The postseason didn’t start well for Vasilevskiy as he lost 22 goals in seven games to the top-flight Toronto Maple Leafs. But he was great when it mattered, stopping 30 of 31 shots in Game 7. Aside from a hiccup in Game 1 against Rangers, Vasilevskiy was absolutely dominant after a nine-day break. As coach Jon Cooper said, he “got his mojo back” as the playoffs progressed.
In Vasilevskiy, the Avalanche will face one of the best postseason goalies in NHL history. It’s not just about how good he is, but also when he’s at his best: in 23 previous straight winning games, Vasilevskiy had 1.65 goals against average and six shutouts. A third straight Stanley Cup could cement his legacy as one of the greatest of all time.

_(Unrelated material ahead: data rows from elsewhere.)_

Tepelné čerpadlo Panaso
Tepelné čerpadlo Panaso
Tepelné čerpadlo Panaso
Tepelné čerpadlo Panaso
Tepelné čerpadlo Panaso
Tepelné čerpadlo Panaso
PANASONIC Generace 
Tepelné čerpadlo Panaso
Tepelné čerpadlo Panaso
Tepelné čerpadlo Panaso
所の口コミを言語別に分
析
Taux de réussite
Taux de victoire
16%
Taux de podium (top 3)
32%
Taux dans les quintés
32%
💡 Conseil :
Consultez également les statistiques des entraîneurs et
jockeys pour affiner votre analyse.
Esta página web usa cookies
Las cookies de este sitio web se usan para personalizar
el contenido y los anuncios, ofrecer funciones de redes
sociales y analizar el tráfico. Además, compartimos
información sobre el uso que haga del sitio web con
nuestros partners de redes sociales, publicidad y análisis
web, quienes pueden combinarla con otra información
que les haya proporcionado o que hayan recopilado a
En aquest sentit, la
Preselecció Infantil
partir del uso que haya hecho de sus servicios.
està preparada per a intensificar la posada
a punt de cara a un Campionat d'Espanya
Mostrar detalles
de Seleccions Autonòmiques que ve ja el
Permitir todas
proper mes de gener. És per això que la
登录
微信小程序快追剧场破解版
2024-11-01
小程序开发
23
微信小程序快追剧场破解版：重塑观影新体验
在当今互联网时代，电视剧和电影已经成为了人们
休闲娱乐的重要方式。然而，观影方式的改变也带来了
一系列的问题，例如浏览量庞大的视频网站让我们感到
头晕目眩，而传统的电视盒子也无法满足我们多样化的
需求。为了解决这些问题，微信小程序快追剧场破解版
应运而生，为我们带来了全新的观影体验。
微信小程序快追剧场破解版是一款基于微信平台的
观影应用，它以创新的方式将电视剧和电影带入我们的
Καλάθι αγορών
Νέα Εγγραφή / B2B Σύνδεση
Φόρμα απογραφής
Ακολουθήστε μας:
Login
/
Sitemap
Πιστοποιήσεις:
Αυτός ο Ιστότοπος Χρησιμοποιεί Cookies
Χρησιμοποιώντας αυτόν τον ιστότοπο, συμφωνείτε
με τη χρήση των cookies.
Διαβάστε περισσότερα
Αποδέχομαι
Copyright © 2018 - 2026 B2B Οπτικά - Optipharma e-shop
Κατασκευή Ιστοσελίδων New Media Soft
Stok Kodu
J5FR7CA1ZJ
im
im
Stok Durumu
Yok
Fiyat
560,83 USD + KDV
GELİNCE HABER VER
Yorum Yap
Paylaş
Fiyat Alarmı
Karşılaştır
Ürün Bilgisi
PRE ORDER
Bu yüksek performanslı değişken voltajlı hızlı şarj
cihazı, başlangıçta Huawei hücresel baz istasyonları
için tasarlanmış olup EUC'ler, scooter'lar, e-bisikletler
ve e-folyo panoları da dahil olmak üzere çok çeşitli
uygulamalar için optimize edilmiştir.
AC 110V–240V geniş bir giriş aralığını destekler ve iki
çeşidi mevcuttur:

“If we look back when we’re older, that’s going to be something that will stay there for a long time. It’s pretty cool to play with a player who will go down as one of the best to have played the game,” Killorn said. “This is how you judge players: How they play in big games. He was nothing but great in those games.”
That mastery adaptability
On their way to the Finals, the Avalanche were a team that could win an 8-6 game as easily as a 4-0 shutout. In fact, they both played against the Edmonton Oilers in the same series. As Colorado star Nathan MacKinnon has said, the Avalanche can play with offensive momentum at home and then play “boring and gross” hockey on the streets to slow teams down.
The Avalanche cook using a recipe Lightning created in their last two Championship seasons. Tampa Bay has the offensive players in the Avalanche, who lead the playoffs with 4.64 goals per game. But the Lightning also have the ability to win 1-0, with experienced players embodying the patient attitude necessary to do so.
There’s no telling how a series will play out before it’s played, but it wouldn’t be surprising if the Stanley Cup Finals turned into a battle between Colorado’s offense and the various ways Lightning will attempt to close it defend. They have Vasilevskiy as their backbone. You have Hedman and McDonagh playing almost 47 minutes a game combined. They have a newly formed line of control with Hagel, Cirelli and Killorn dominating the Rangers 5v5 and a collection of forwards who pride themselves on defending by any means necessary.
“Will it be contagious? It does. God forbid you’re watching a guy [block a shot] and then you have the opportunity to do it. You come onto the bench and it’s not a comfortable place if you’re not ready for it. So in that regard, people have to queue up,” Cooper said. “It has been history for us for a few years. It’s kind of built into our culture.”
A championship culture that should make for an outstanding Stanley Cup final against the Avalanche.